O restante, cerca de 10%, vem da complementação da união a fim de assegurar um valor mínimo nacional por aluno/ano aos governos estaduais e municipais que não alcançam os recursos próprios do Fundo Estadual.

Ajuste anual
Os repasses mensais não são exatamente equivalentes, pois estão sujeitos às alterações de arrecadação dos impostos que compõem o Fundo. Além disso, a Lei do Fundeb determina que a receita para o ano seguinte seja estimada até o final do ano anterior e a receita realizada só é conhecida em abril do ano subsequente. Portanto, os nove estados que recebem a complementação (Alagoas, Amazonas, Bahia, Ceará, Maranhão, Pará, Paraíba, Pernambuco e Piauí) passam neste mês pelo ajuste anual. Desses, quatro (BA, CE, MA e PB) tiveram uma arrecadação superior a estimada e, por isso, ao contrário dos outros, terão um decréscimo em relação ao reajuste.

Diante disso, a CNM fez uma grande mobilização para que esse débito seja parcelado e não onere tanto as contas dos municípios envolvidos. O débito que era para ser realizado neste 28 de abril não se concretizou. Agora a Confederação aguarda a publicação de uma MP com essa garantia.

Reajuste do piso
Para 2017, houve um crescimento real de 3,77% do Fundeb no entanto esse aumento não resolve o problema dos municípios que muitas vezes utilizam a totalidade do valor do Fundo para pagamento da folha de professores e ficam sem recursos para aplicar em manutenção e desenvolvimento do ensino.

Frente a esse cenário, as técnicas explicaram a MP 3776 de 2008 que prevê a correção do índice do magistério pelo Índice Nacional de Preços ao Consumidor (INPC). “Nós recebemos uma receita que não acompanha o reajuste do piso. Se a receita cresceu 3,77% e o piso cresceu 7,64%, a conta não fecha. Aqui entra o Projeto 3776, de 2008, oriundo do executivo, que está pronto para ser aprovado, mas precisa de mobilização para acontecer”, explica Dálete ressaltando a importância da mudança do critério de reajuste do piso.

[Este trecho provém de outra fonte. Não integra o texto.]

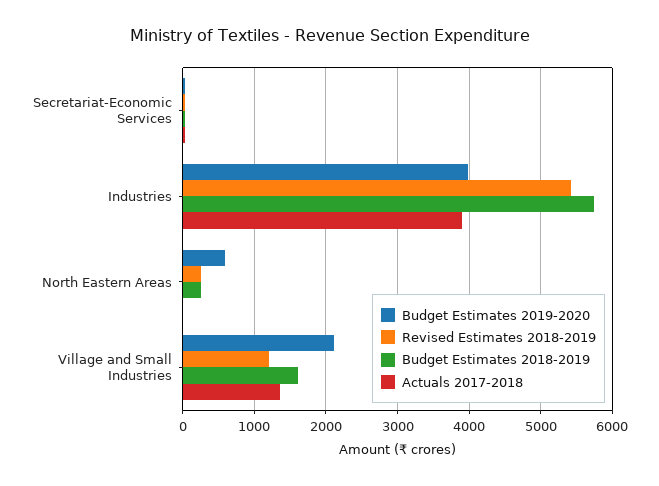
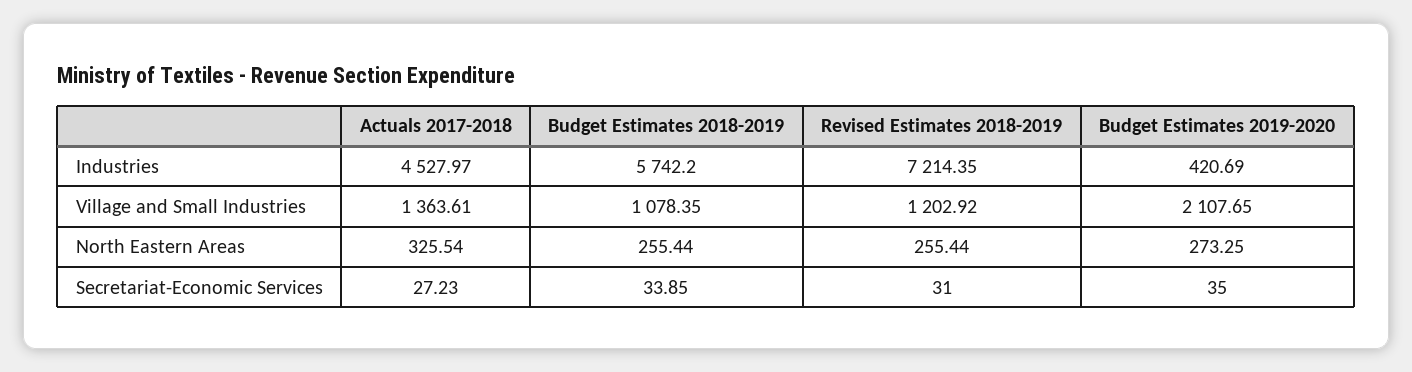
  {
    "Budget Estimates 2019-2020": {
      "Secretariat-Economic Services": 35,
-     "Industries": 4000,
+     "Industries": 420.69,
-     "North Eastern Areas": 600,
+     "North Eastern Areas": 273.25,
      "Village and Small Industries": 2107.65
    },
    "Revised Estimates 2018-2019": {
      "Secretariat-Economic Services": 31,
-     "Industries": 5400,
+     "Industries": 7214.35,
      "North Eastern Areas": 255.44,
      "Village and Small Industries": 1202.92
    },
    "Budget Estimates 2018-2019": {
      "Secretariat-Economic Services": 33.85,
      "Industries": 5742.2,
      "North Eastern Areas": 255.44,
-     "Village and Small Industries": 1600
+     "Village and Small Industries": 1078.35
    },
    "Actuals 2017-2018": {
      "Secretariat-Economic Services": 27.23,
-     "Industries": 3900,
+     "Industries": 4527.97,
-     "North Eastern Areas": 0,
+     "North Eastern Areas": 325.54,
      "Village and Small Industries": 1363.61
    }
  }

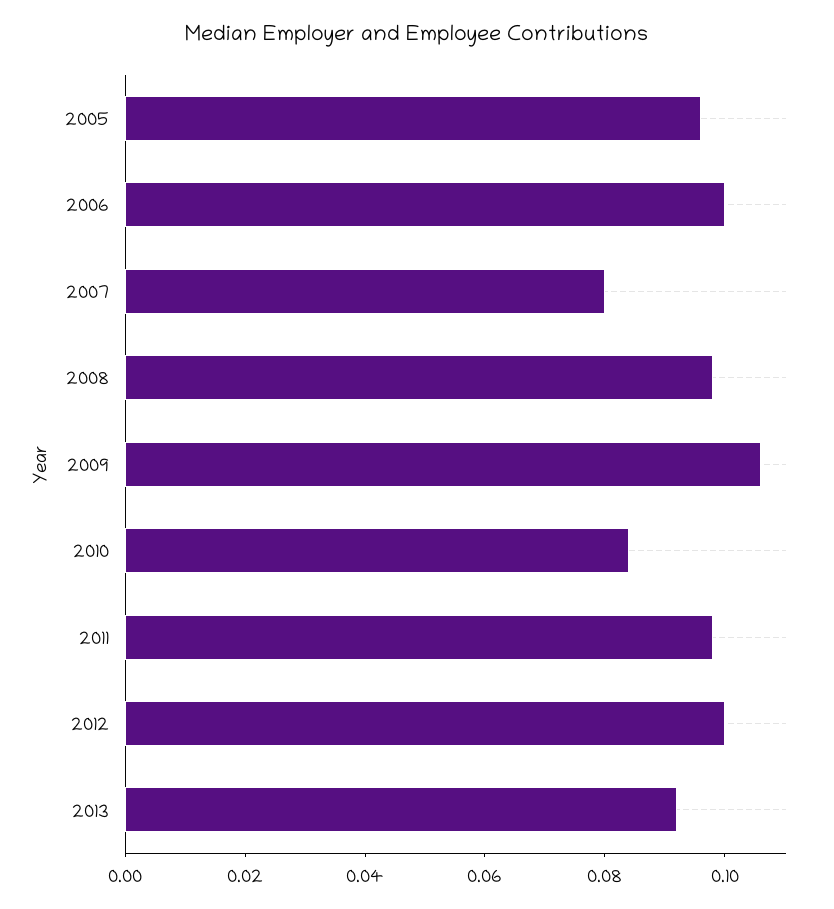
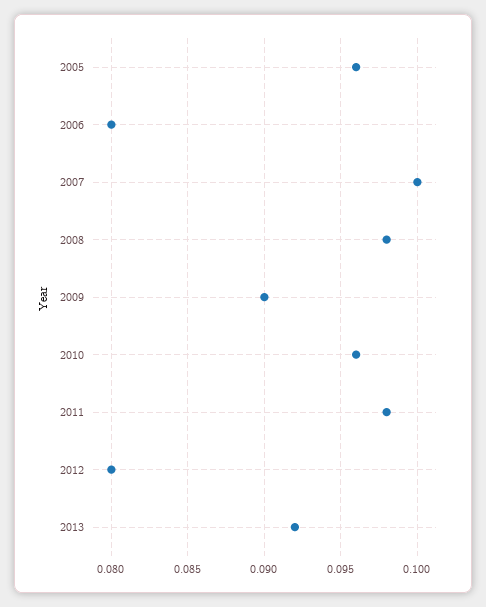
  {
    "2005": 0.096,
-   "2006": 0.1,
+   "2006": 0.08,
-   "2007": 0.08,
+   "2007": 0.1,
    "2008": 0.098,
-   "2009": 0.105,
+   "2009": 0.09,
-   "2010": 0.085,
+   "2010": 0.096,
    "2011": 0.098,
-   "2012": 0.1,
+   "2012": 0.08,
    "2013": 0.092
  }

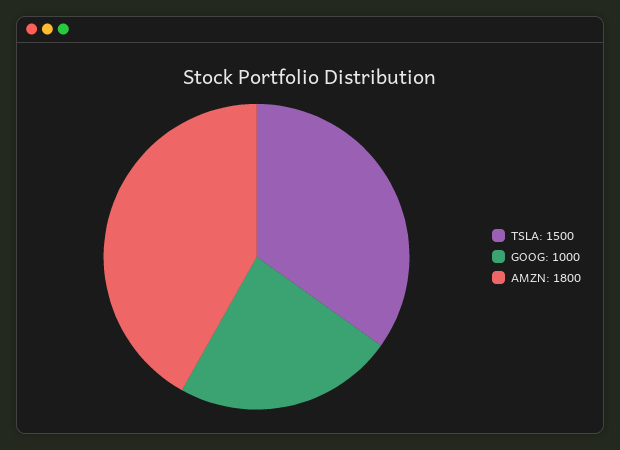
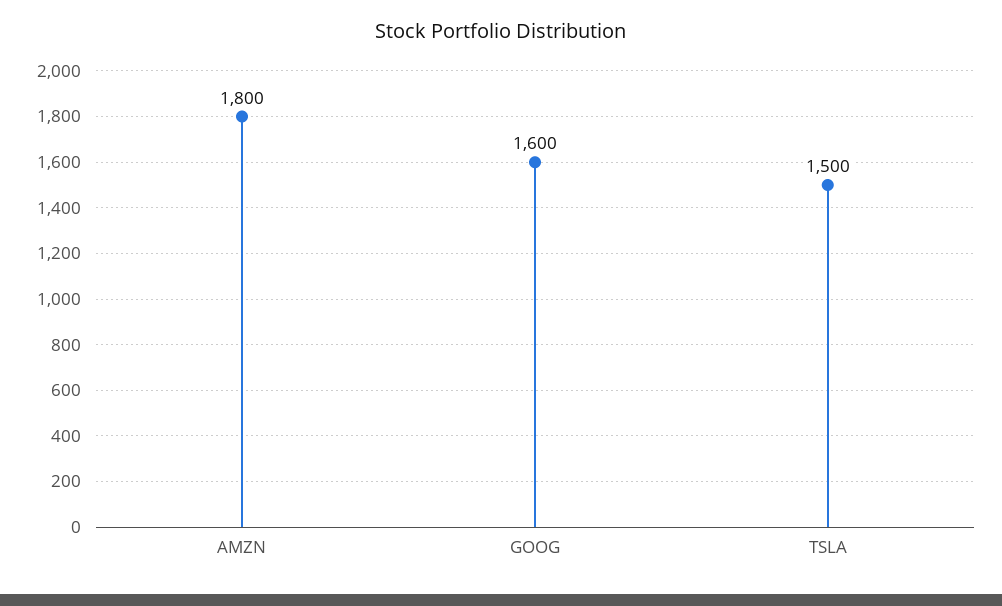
  {
    "TSLA": 1500,
-   "GOOG": 1000,
+   "GOOG": 1600,
    "AMZN": 1800
  }

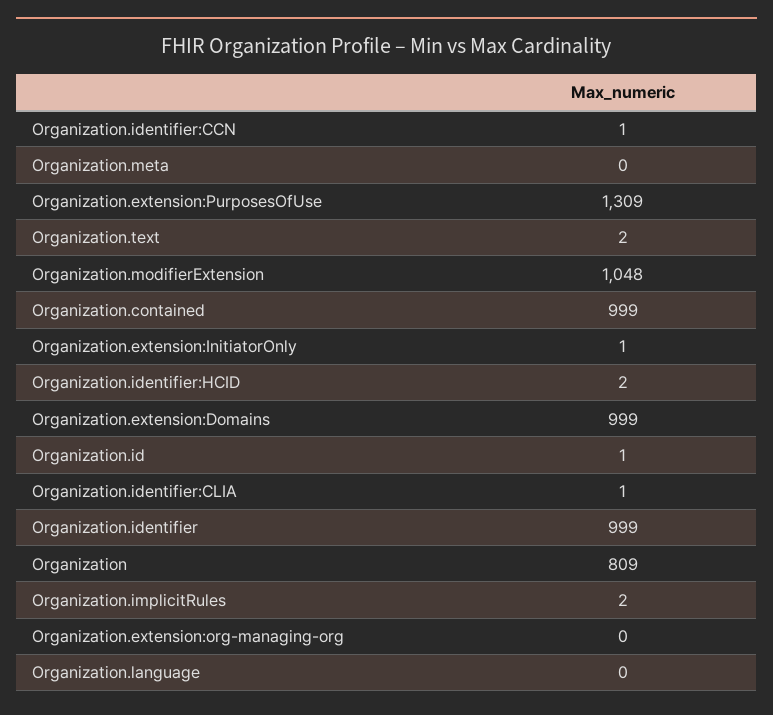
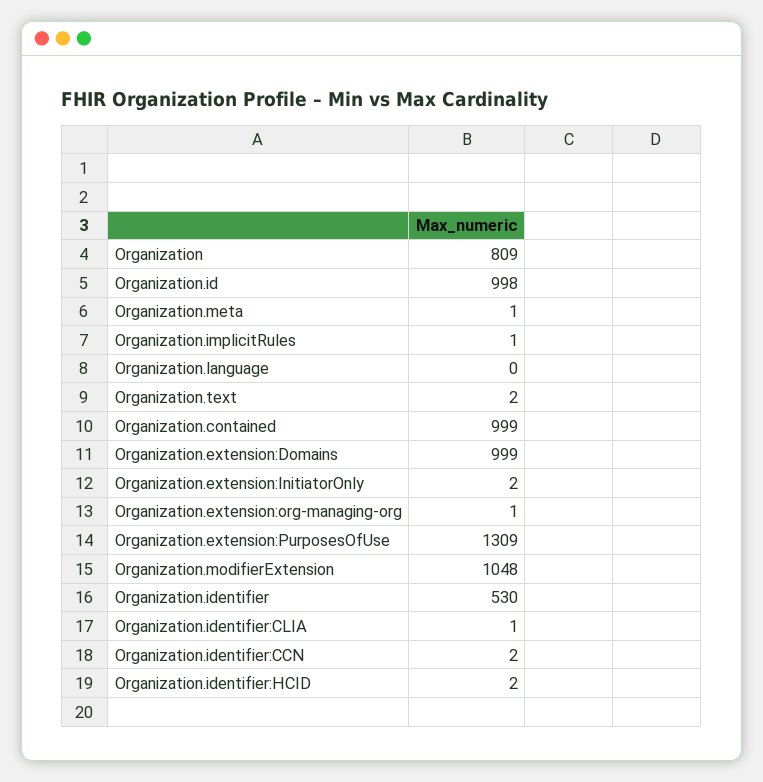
  {
-   "Organization.identifier:CCN": 1,
+   "Organization.identifier:CCN": 2,
-   "Organization.meta": 0,
+   "Organization.meta": 1,
    "Organization.extension:PurposesOfUse": 1309,
    "Organization.text": 2,
    "Organization.modifierExtension": 1048,
    "Organization.contained": 999,
-   "Organization.extension:InitiatorOnly": 1,
+   "Organization.extension:InitiatorOnly": 2,
    "Organization.identifier:HCID": 2,
    "Organization.extension:Domains": 999,
-   "Organization.id": 1,
+   "Organization.id": 998,
    "Organization.identifier:CLIA": 1,
-   "Organization.identifier": 999,
+   "Organization.identifier": 530,
    "Organization": 809,
-   "Organization.implicitRules": 2,
+   "Organization.implicitRules": 1,
-   "Organization.extension:org-managing-org": 0,
+   "Organization.extension:org-managing-org": 1,
    "Organization.language": 0
  }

“É importante destacar que a CNM não é contrária a remuneração dos professores, mas que é preciso rever de onde vem a fonte orçamentária para cumprir com esse pagamento”, conclui Dálete.

Utilização do Fundeb
Outro ponto que gera dúvidas frequente, a determinação para a utilização do recurso do Fundo que está dividida em 60% para pagamento da remuneração dos profissionais do magistério da educação básica e os demais 40% para manutenção e desenvolvimento do ensino.

“Estamos recebendo muitas dúvidas quanto a essa questão, por isso, é importante lembrar que a regra é a mesma para a utilização do valor do ajuste anual porque ele compõe o Fundeb”, esclareceu Mônica.

A inclusão do fardamento escolar e o gasto com alimentação escolar na cota de manutenção e desenvolvimento do ensino é uma das lutas da CNM.